**QUESTIONS ON THE MATERIAL**
1) In the notes on action potential propagation, why does the action potential not travel backwards along the axon? Answer in one to three sentences.
2) Write the next part of the notes on action potential propagation, starting after their last sentence.

**TEXT EXCERPT**
*** Begin section ***

Propagation of an a.potential
- A graded potential above the threshold potential reaches the firing zone
- Na+ voltage-dependent channels OPEN and Na+ enters the axon, that area of the membrane become electropositive.
- Na+ entry depolarizes the membrane, which opens more Na+ channels
- The positive charges flow to adjacent areas of the axon by local current flow
This creates 3 areas:
-one that has already been depolarised
-one that is depolarising
-one that still has to be depolarised
The area that has already been depolarised is in refractory period: K+ voltage-dependent channels are open and Na+ voltage dependent channels, closed.
K+ exiting to the cytoplasm repolarizes the membrane.
Direction of the propagation
The action potential can travel in both directions along a nerve fiber, moving away from the stimulus.
The refractory period prevents the action potential from going backwards.
However, nerve cells usually have a direction of conduction.
-Sensory neurons carry information towards the CNS.
-Motor neurons carry information from the CNS.
-The conduction pathways within the CNS also travel in a certain direction.
Orthrodomic conduction
From dendrites and the soma to the axon
It depends on the:
- Place of stimulation (generally dendrites and soma)
- Place of generation of the action potential (generally in axonic cone)
- Refractory period.
Conduction across unmyelinated axons
Continuos conduction
The action potentials are conducted creating local currents in adjacent areas to the action potential, depolarising all areas of the axon.

*** End section ***

**GIVEN DATA**
*** Begin section ***

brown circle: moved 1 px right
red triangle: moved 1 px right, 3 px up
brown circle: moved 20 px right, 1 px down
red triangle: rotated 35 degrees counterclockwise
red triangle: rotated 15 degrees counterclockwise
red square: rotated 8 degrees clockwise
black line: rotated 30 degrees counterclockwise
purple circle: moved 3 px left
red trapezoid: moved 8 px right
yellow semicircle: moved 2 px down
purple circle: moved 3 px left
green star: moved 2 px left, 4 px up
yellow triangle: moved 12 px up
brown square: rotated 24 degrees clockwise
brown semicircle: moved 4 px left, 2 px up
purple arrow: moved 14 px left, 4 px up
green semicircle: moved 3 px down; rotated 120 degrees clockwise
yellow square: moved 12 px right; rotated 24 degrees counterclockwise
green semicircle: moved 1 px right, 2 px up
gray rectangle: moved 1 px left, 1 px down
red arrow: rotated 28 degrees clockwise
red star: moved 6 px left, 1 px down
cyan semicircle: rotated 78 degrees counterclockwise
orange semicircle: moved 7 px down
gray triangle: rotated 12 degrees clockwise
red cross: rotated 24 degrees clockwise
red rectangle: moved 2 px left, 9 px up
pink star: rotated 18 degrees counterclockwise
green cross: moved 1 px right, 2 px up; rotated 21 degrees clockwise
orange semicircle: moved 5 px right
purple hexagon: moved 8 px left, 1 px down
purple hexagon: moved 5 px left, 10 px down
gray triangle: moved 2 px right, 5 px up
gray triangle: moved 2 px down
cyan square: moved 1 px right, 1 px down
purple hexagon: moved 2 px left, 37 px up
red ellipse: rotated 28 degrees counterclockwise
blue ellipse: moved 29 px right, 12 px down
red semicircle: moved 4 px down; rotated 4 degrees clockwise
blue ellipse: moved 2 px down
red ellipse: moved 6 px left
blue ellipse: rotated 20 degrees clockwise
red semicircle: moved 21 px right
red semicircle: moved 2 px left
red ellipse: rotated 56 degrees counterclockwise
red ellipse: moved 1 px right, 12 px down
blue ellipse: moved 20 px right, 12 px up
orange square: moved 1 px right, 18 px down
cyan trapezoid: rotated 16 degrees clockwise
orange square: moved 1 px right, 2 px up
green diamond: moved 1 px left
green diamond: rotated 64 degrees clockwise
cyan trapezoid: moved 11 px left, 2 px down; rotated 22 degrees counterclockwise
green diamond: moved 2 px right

*** End section ***

**TASK-BY-TASK ANSWERS**
1) The area that has already been depolarized is in its refractory period. There, the Na+ voltage-dependent channels are closed and the K+ voltage-dependent channels are open, so the action potential cannot go backwards.

2)
Conduction across myelinated axons
Saltatory conduction
The myelin sheath avoids ion flow, but in the Ranvier nodes (interruption of myelin sheath), there is ionic flow.
Local currents can only be produced in Ranvier nodes, so they “jump” from one node to the next.
Effects of demyelination
Myelin loses its isolating properties.
The depolarisation from one node to the next is difficulted as there are current leaks, so the ionic flux decreases, making it more complicated to depolarise the next node.
Molecular architecture of the myelin sheath
MBP: myelin basic protein
PLP: proteolipid protein (in CND)
MOG: myelin oligodendrocyte glycoprotein (CNS)
MAG: myelin-associated glycoprotein (SNC and PNS)
P0: in PNS
Factors that affect the conduction speed of the nerve action potential
The transmission speed of nerve fibers is very variable (between 0.5 and 120 m/s):
– The information to maintain balance in rapid movements must be very fast.
– Other impulses do not require as much transmission speed
Rm/Rin –> the higher the ratio, the more efficient the signal transmission along the fibre is
- MYELINISATION
*Higher conduction speed: every time channels open due to local currents, a larger area is traveled.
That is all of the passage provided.